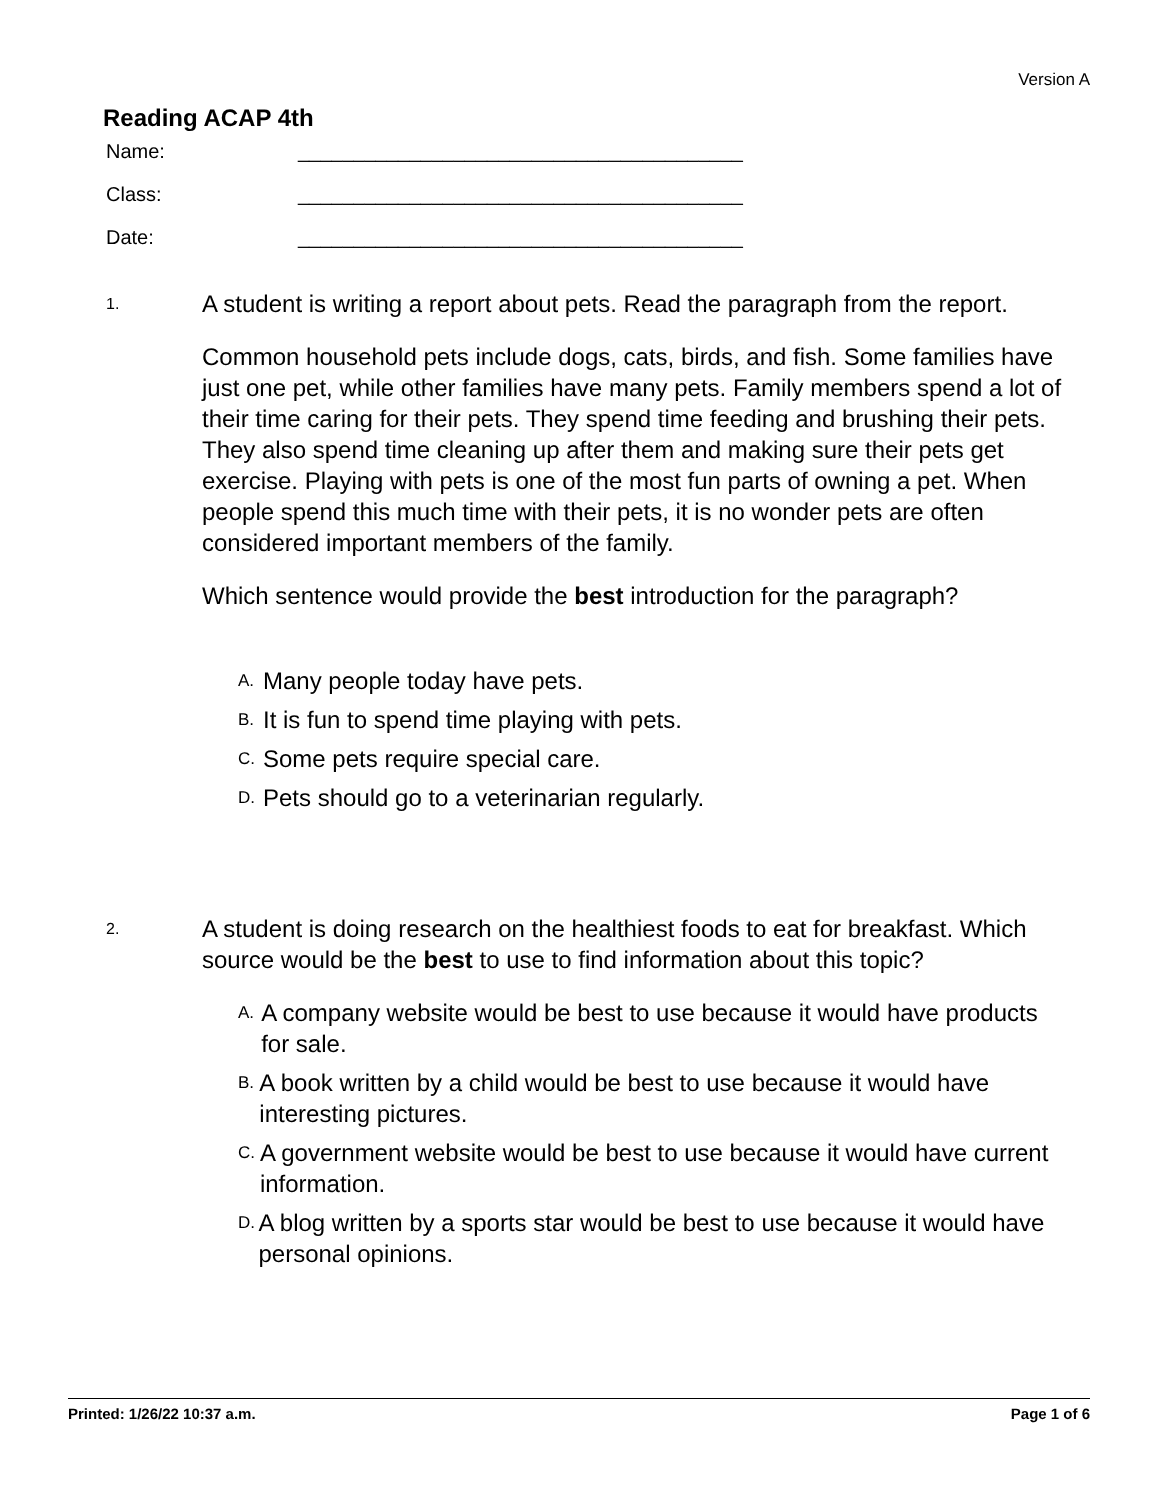Version A
Reading ACAP 4th
Name: ________________________________________
Class: ________________________________________
Date: ________________________________________
1.
A student is writing a report about pets. Read the paragraph from the report.
Common household pets include dogs, cats, birds, and fish. Some families have just one pet, while other families have many pets. Family members spend a lot of their time caring for their pets. They spend time feeding and brushing their pets. They also spend time cleaning up after them and making sure their pets get exercise. Playing with pets is one of the most fun parts of owning a pet. When people spend this much time with their pets, it is no wonder pets are often considered important members of the family.
Which sentence would provide the best introduction for the paragraph?
A. Many people today have pets.
B. It is fun to spend time playing with pets.
C. Some pets require special care.
D. Pets should go to a veterinarian regularly.
2.
A student is doing research on the healthiest foods to eat for breakfast. Which source would be the best to use to find information about this topic?
A. A company website would be best to use because it would have products for sale.
B. A book written by a child would be best to use because it would have interesting pictures.
C. A government website would be best to use because it would have current information.
D. A blog written by a sports star would be best to use because it would have personal opinions.
Printed: 1/26/22 10:37 a.m. Page 1 of 6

--------------------------------

Filter the listing for the word "paragraph" and copy every line that holds it.

A student is writing a report about pets. Read the paragraph from the report.
Which sentence would provide the best introduction for the paragraph?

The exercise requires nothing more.